[Extracted data entries]
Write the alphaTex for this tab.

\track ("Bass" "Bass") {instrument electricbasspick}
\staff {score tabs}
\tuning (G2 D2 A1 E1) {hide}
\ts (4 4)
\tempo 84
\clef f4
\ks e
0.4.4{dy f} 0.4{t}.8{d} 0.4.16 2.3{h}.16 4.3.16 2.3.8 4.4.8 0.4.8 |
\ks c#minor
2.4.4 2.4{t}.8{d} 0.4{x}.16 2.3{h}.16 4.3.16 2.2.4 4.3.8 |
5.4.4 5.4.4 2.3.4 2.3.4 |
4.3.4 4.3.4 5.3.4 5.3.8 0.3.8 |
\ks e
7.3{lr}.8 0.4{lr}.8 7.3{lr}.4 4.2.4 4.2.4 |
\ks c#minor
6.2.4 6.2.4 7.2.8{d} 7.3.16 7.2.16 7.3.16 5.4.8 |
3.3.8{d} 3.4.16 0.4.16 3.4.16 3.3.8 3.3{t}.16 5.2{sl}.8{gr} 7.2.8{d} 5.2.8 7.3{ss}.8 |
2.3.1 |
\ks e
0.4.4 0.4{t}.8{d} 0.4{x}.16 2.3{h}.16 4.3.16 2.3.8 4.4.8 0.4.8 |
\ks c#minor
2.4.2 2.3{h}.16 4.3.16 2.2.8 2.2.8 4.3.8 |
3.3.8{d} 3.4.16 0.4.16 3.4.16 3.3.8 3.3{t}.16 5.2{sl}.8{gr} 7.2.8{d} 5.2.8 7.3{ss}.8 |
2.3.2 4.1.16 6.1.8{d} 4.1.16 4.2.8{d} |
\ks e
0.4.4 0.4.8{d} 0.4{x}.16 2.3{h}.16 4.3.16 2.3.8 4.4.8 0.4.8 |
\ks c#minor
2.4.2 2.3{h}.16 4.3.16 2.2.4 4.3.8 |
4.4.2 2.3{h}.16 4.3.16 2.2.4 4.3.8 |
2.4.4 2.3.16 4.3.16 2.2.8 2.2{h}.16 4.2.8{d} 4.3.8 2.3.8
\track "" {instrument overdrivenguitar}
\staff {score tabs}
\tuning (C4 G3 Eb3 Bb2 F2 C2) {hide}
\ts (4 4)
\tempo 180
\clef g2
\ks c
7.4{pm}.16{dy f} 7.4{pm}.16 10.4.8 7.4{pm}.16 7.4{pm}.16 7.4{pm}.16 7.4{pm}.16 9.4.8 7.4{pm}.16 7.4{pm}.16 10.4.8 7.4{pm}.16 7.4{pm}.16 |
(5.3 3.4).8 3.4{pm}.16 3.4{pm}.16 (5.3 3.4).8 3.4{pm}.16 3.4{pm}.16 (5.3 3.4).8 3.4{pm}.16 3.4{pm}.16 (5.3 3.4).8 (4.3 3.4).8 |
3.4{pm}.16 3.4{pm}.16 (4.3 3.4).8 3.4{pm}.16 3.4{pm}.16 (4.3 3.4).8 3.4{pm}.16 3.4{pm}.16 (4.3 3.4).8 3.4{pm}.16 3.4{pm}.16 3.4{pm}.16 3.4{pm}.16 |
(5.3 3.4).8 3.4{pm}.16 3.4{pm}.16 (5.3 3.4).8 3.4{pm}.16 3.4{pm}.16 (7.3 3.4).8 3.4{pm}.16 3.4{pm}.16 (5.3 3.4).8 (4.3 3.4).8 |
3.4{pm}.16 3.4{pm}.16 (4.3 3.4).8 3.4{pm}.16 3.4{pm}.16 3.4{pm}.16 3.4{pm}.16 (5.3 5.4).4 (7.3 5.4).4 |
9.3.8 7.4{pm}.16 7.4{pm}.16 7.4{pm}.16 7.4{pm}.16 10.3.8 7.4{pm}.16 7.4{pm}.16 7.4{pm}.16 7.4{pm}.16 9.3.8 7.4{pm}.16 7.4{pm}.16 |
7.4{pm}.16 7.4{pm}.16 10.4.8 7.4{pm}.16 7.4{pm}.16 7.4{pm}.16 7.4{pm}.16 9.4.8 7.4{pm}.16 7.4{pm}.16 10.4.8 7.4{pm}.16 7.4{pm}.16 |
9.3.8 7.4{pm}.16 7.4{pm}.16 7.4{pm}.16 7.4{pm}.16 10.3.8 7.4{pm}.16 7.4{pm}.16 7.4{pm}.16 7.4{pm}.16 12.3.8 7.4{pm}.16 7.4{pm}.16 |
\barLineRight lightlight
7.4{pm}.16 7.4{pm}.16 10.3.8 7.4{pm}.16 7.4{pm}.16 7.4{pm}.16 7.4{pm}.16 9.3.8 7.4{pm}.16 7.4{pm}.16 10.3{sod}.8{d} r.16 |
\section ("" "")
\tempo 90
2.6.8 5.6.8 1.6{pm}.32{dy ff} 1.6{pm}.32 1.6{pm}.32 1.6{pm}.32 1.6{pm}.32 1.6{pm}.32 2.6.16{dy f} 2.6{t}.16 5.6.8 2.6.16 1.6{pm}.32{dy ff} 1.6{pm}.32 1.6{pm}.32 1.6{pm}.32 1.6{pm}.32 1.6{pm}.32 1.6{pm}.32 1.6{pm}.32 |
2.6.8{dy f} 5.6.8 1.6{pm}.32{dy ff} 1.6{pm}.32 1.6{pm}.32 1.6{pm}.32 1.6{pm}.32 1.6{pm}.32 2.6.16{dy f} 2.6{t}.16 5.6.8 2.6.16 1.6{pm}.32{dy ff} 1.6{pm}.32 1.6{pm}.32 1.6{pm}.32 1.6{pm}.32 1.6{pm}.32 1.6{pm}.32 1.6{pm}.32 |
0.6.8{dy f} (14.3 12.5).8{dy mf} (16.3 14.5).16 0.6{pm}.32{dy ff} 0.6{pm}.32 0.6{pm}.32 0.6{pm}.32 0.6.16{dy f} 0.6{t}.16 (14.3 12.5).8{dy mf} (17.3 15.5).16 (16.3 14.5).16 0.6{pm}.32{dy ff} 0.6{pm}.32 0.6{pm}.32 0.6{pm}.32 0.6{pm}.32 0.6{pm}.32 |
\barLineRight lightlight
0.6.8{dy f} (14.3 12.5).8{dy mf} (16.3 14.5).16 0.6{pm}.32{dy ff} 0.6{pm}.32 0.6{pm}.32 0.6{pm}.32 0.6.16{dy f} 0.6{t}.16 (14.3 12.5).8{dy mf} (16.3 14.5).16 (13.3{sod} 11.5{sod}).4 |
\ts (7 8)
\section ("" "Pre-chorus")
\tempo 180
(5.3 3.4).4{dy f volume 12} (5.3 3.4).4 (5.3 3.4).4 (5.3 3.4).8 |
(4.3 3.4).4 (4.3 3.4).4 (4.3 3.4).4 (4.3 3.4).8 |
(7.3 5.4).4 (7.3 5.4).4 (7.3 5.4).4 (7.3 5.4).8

Short task
List each line of the records above that contains the string "tempo". Copy every such line in full.

Exercise solution
\tempo 84
\tempo 180
\tempo 90
\tempo 180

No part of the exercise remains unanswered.